Joe Biden, soutenu par la vice-présidente Kamala Harris, a annoncé à Austin, des réformes de la Cour suprême, y compris la limitation des mandats des juges et un code d’éthique. Cette initiative, visant à contrer les récentes décisions controversées et à restaurer la confiance publique, rencontre une opposition ferme des républicains, notamment en raison de ses implications sur l’équilibre des pouvoirs.

Le président américain Joe Biden a annoncé lundi des projets de réformes de la Cour suprême, considérée par beaucoup comme trop politisée, mais cette démarche dans l’urgence s’est tout de suite heurtée à l’opposition des républicains.

Dans des propositions soutenues par la vice-présidente et candidate démocrate à l’élection présidentielle, Kamala Harris, Joe Biden appelle notamment à limiter à 18 ans la durée du mandat des juges de la Cour suprême et également à mettre en place un code d’éthique.

Il a également demandé un amendement constitutionnel pour annuler la récente décision de la Cour suprême soutenant les revendications de Donald Trump en matière d’immunité présidentielle.

"Il n’y a pas de rois aux États-Unis.
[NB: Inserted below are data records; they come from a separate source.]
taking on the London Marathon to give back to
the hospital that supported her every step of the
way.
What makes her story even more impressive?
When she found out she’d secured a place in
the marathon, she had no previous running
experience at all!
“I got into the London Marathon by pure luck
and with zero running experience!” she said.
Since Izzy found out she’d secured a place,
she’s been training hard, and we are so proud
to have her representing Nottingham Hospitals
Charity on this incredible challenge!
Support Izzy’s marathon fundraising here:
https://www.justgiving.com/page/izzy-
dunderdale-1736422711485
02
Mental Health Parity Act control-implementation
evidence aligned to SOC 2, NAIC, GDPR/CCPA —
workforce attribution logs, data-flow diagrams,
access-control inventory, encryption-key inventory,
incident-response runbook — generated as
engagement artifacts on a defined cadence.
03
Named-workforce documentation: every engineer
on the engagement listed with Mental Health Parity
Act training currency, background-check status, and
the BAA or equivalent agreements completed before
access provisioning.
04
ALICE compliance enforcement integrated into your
Personne ne doit être au-dessus des lois", a déclaré Joe Biden, lors d’un discours à Austin, au Texas, son premier déplacement depuis sa décision choc de ne pas se représenter pour le scrutin du 5 novembre.

Les républicains qui contrôlent la Chambre des représentants, l’une des chambres du Congrès qui doit approuver de telles réformes, ont tout de suite assuré que le projet était "mort-né".

Pour Mike Johnson, le président de la Chambre, cette proposition "ferait basculer l’équilibre des pouvoirs et éroderait non seulement l’État de droit, mais aussi la confiance du peuple américain dans notre système judiciaire".

"L’extrémisme sape la confiance du public dans les décisions de la Cour", lui a rétorqué M. Biden qui s’exprimait dans une bibliothèque en l’honneur de Lyndon Johnson, le dernier président américain en exercice à ne pas avoir brigué un second mandat en 1968.

Ce projet de réforme intervient après une série d’arrêts très contestés de la Cour, tels que l’abrogation du droit à l’avortement au niveau national, et à la suite d’une série de scandales impliquant des juges nommés à vie.

La Cour suprême est actuellement composée d’une majorité de conservateurs – 6 juges sur les 9. Chargée de trancher sur des questions qui vont de l’avortement à l’environnement, ses décisions ont un poids considérable dans la vie des Américains.

Et ce temple du droit a été profondément remanié par Donald Trump: sur les six juges conservateurs, la moitié d’entre eux ont été nommés sous le mandat du républicain.

 "Enjeu électoral"

Kamala Harris a déclaré que les "réformes populaires" défendues par le président Biden contribueraient à "rétablir la confiance", à "renforcer la démocratie" et à "faire en sorte que personne ne soit au-dessus de la loi", dans un communiqué.

Selon un récent sondage, près de deux tiers des Américains (63%) considèrent que les décisions de la Cour sont principalement motivées par des considérations politiques. Une majorité (54% contre 37% de l’avis opposé) désapprouve la façon dont elle s’acquitte de sa mission.

Mais pour le juriste Steven Schwinn, M. Biden a une chance "proche de zéro" de faire passer ce plan avant la fin de son mandat tant le Congrès est divisé.

Il s’agit pour lui de "sensibiliser le public" et de "faire de la Cour suprême un enjeu électoral", ajoute ce professeur de droit à l’université de l’Illinois à Chicago.

Plusieurs décisions récentes ont fait couler beaucoup d’encre. Notamment en 2022 quand la Cour a stupéfié le monde entier en annulant l’arrêt Roe v. Wade de 1973, qui accordait aux Américaines un droit fédéral à l’avortement. Au moins 20 États ont désormais introduit des interdictions totales ou partielles de l’avortement.

Cette année, la Cour a par ailleurs considérablement réduit le pouvoir des agences fédérales tout en se prononçant partiellement en faveur des demandes d’immunité du candidat républicain Trump.

M. Trump utilise maintenant cette décision pour contester notamment sa récente condamnation pénale à New York pour paiements dissimulés à une star de films X.

Dans le même temps, la Cour suprême a été secouée par des scandales éthiques impliquant des juges très conservateurs.

Le juge Clarence Thomas a récemment admis que deux séjours luxueux en 2019 ont été pris en charge par un donateur milliardaire républicain.

Le doyen de la Cour suprême, âgé de 76 ans, a également ignoré les appels à se récuser d’affaires liées à la présidentielle de 2020, puisque sa femme a participé à la campagne visant à maintenir M. Trump au pouvoir malgré sa défaite électorale.